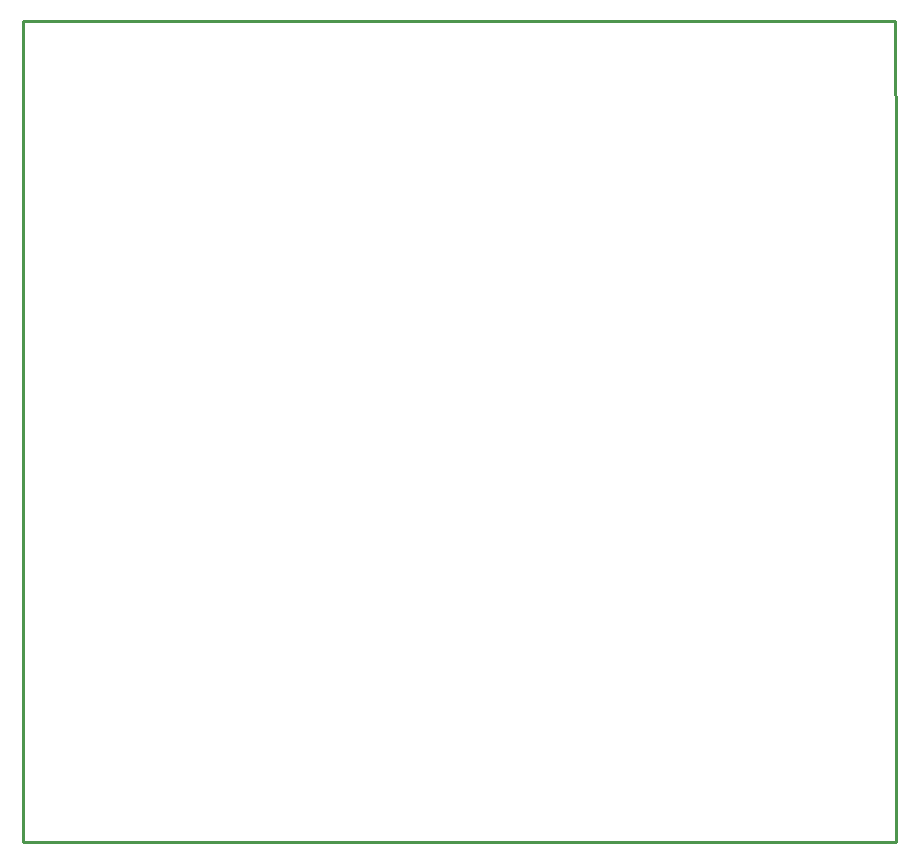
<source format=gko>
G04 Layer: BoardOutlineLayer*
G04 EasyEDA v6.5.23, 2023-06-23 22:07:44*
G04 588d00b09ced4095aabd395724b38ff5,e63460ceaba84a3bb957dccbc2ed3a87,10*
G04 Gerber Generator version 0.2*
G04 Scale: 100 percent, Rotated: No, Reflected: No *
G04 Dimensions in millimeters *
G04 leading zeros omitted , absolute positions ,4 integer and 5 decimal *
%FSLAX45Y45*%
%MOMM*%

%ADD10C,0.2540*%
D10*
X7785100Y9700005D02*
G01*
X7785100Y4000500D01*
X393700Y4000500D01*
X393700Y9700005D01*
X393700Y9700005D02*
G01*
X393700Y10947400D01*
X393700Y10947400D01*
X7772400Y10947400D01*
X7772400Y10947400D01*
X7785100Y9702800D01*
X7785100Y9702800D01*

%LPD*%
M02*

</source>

--

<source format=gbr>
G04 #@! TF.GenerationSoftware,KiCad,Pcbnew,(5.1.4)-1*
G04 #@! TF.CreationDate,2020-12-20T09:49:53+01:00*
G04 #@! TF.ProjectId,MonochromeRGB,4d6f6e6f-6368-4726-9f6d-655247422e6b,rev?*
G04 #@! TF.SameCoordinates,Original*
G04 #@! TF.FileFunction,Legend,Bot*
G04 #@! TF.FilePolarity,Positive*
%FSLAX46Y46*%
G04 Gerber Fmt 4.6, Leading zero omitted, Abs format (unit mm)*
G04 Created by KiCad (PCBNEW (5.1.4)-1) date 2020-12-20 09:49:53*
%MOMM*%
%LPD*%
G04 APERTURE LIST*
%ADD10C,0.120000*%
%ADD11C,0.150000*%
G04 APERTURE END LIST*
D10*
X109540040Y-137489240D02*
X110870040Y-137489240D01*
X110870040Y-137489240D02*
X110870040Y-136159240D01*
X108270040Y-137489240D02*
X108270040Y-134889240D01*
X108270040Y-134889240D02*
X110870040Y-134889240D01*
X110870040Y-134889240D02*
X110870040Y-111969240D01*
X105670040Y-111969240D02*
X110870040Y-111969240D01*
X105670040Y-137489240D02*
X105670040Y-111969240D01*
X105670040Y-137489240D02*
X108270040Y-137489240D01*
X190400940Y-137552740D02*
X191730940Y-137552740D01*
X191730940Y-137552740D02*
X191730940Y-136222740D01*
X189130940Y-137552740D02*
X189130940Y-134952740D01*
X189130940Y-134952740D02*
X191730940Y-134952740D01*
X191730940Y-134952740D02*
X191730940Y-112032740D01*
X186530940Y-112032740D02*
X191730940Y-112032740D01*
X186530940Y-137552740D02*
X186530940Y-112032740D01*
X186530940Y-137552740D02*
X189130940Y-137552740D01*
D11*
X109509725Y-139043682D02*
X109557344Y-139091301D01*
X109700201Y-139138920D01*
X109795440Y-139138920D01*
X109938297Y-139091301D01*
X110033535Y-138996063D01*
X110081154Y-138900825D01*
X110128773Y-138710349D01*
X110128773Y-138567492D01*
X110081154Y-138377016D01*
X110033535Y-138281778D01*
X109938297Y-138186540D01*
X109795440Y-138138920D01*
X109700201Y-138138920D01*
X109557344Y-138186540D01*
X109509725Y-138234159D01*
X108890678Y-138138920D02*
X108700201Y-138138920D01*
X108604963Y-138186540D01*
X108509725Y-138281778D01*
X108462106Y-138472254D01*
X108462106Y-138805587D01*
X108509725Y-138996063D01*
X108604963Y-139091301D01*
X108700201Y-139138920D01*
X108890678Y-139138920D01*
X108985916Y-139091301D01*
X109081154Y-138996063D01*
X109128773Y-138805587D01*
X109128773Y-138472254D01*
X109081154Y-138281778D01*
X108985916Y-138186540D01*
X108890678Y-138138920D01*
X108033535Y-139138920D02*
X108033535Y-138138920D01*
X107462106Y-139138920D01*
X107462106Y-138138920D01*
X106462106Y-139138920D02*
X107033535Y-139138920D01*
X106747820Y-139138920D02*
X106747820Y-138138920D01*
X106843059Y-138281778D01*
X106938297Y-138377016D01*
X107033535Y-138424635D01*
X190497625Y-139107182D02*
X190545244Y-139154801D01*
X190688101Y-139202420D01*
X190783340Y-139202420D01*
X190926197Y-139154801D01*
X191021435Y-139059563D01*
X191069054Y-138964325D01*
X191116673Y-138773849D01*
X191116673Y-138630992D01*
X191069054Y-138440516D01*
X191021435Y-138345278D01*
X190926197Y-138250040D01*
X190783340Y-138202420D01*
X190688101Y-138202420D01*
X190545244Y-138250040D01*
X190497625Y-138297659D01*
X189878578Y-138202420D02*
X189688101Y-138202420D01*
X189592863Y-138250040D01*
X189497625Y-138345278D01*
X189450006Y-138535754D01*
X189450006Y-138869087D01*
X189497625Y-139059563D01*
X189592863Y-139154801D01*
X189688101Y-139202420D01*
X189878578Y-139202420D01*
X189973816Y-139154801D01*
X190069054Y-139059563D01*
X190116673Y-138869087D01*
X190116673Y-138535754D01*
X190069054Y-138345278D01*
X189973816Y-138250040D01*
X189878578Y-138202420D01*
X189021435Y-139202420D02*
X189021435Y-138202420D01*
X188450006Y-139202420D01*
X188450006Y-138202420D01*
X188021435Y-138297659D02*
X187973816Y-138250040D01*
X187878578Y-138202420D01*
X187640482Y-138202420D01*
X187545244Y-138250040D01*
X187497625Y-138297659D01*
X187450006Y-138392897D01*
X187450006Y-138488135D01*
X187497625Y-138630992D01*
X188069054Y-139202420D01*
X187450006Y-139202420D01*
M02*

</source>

--

Out of the data above, transcribe exactly and only the lines starting with the line that has "<source format=gko>" and going on through the line that has "G04 leading zeros", both included.

### SOLUTION TO THIS EXERCISE
<source format=gko>
G04 Layer: BoardOutlineLayer*
G04 EasyEDA v6.5.23, 2023-06-23 22:07:44*
G04 588d00b09ced4095aabd395724b38ff5,e63460ceaba84a3bb957dccbc2ed3a87,10*
G04 Gerber Generator version 0.2*
G04 Scale: 100 percent, Rotated: No, Reflected: No *
G04 Dimensions in millimeters *
G04 leading zeros omitted , absolute positions ,4 integer and 5 decimal *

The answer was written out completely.